Andy Carroll’s loan spell at West Ham has done nothing to persuade Liverpool he will revive his career at Anfield next season, but the Merseyside club will not lower their £17 million asking price this summer.
Although there is a prospect Carroll may have to return to his parent club in time for the next pre-season, that would only be in the event of further haggling over his fee, with Newcastle United sure to rival West Ham and revive their interest in re-signing their former player.
It is still Liverpool’s intention to sell Carroll at the earliest opportunity, but as they proved last summer, not on the cheap.
Liverpool face West Ham United this weekend, although Carroll will be ineligible for the Anfield fixture under Premier League rules.
Brendan Rodgers, the Liverpool manager, plans to meet Carroll at the end of the campaign to discuss his future, but it will be made clear his position has not changed in the last 12 months, particularly as the Merseysiders have since added to their attacking options.
At best, Carroll would only be a squad player for Liverpool with Rodgers having already shaped his team in a way which he does not feel would suit the 24-year-old’s strengths.
There is no desire on the club’s part to have a highly paid player stuck on the bench, nor on Carroll’s to see his career stall when he wants to be a regular starter and has ambitions to force his way back into the England fold in time for the World Cup.
As it stands, West Ham is in the prime position to make Carroll a permanent signing.

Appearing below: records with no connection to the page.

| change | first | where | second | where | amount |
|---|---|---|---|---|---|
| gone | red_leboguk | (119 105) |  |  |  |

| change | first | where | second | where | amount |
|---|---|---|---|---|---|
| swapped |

As part of their year-long loan offer, they secured the option to conclude a longer-term deal for £17 million if they avoided relegation.

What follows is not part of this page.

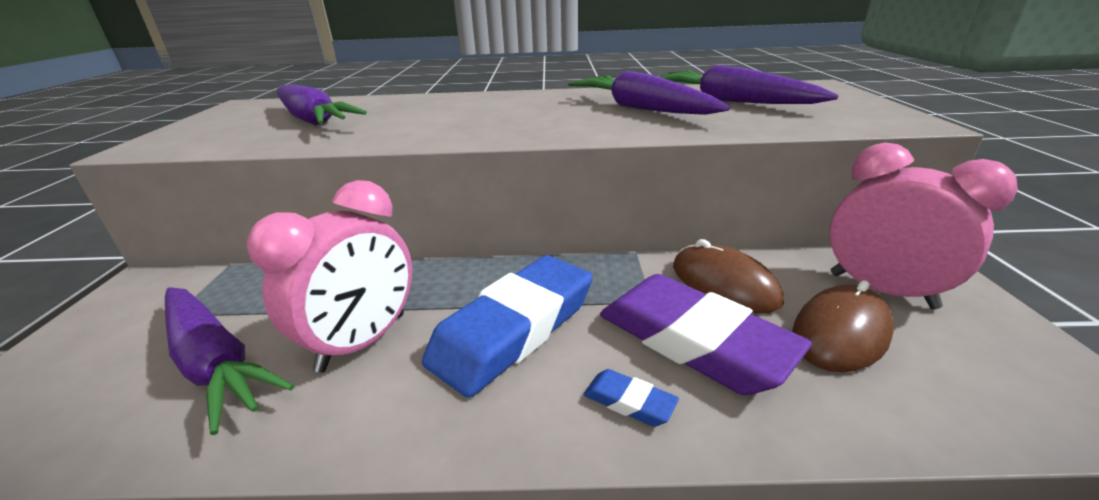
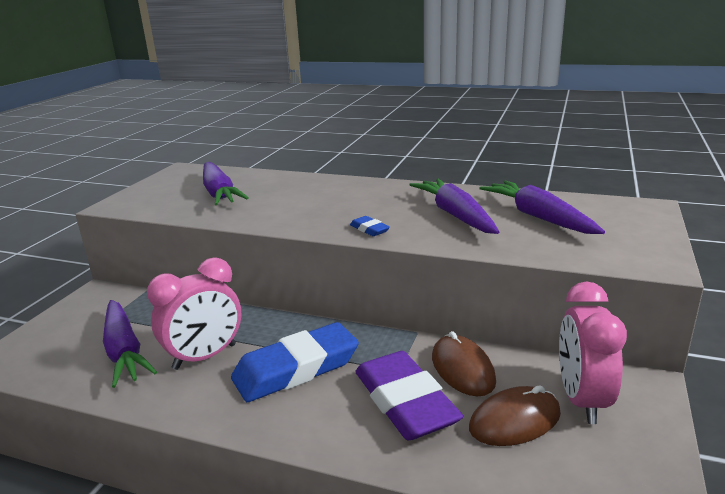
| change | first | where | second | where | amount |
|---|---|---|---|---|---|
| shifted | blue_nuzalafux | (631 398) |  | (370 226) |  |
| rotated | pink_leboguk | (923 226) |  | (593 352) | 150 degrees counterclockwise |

Sam Allardyce’s side are relatively safe in mid-table, but there have been no discussions yet between the parties about triggering Carroll’s clause as it remains a substantial investment for the London club.

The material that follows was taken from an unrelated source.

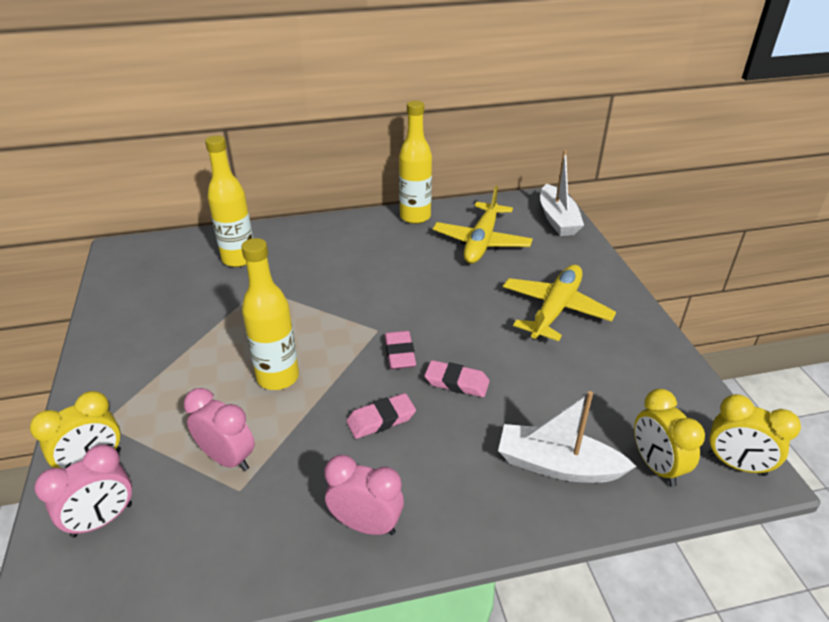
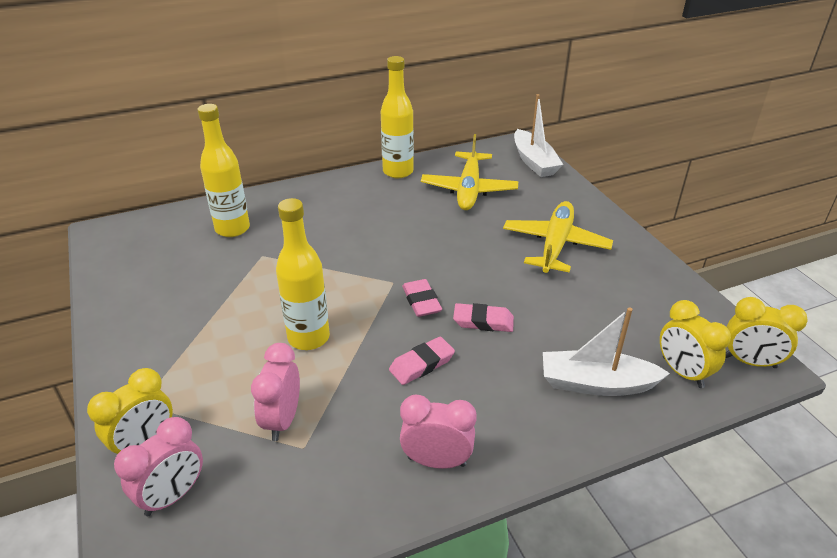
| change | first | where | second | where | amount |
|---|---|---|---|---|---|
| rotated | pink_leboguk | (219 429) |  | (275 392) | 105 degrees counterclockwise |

Carroll will also be weighing up his options, influenced by whether Allardyce - who has championed the former England striker and made it clear he wants to keep him - signs a new contract.
The issue will be further complicated by Newcastle’s lingering hopes of taking Carroll back to the North-East - providing they stay up.
They baulked at Liverpool’s asking price a year ago, refusing to pay more than £12 million for a player they sold for £35 million in January, 2011.
Liverpool, however, will reopen negotiations with Newcastle manager Alan Pardew if West Ham do not take up the option of buying Carroll because they are interested in discussing a potential player swap-deal.
Rodgers is an admirer of French midfielder Hatem Ben Arfa, whose form and fitness he has been monitoring throughout the season because he believes he could fit seamlessly into the Liverpool line-up.
Carroll has scored five goals in his 17 appearances for West Ham.
Liverpool has recruited Daniel Sturridge since allowing Carroll to go alone. Sturridge is already under pressure to add consistency to his natural talent having been left out of the side that defeated Aston Villa last weekend.
If Carroll returned to Anfield now, he would not even be guaranteed a place on the bench on a week-to-week basis.
Rodgers still needs to raise as many funds as possible by offloading those surplus to requirements while also keeping control of his squad’s wage bill so that underused players are not absorbing valuable resources. It all adds up to Carroll’s return being an inconvenience the club would have to reluctantly deal with as and when it happened, rather than a chance for a fresh start.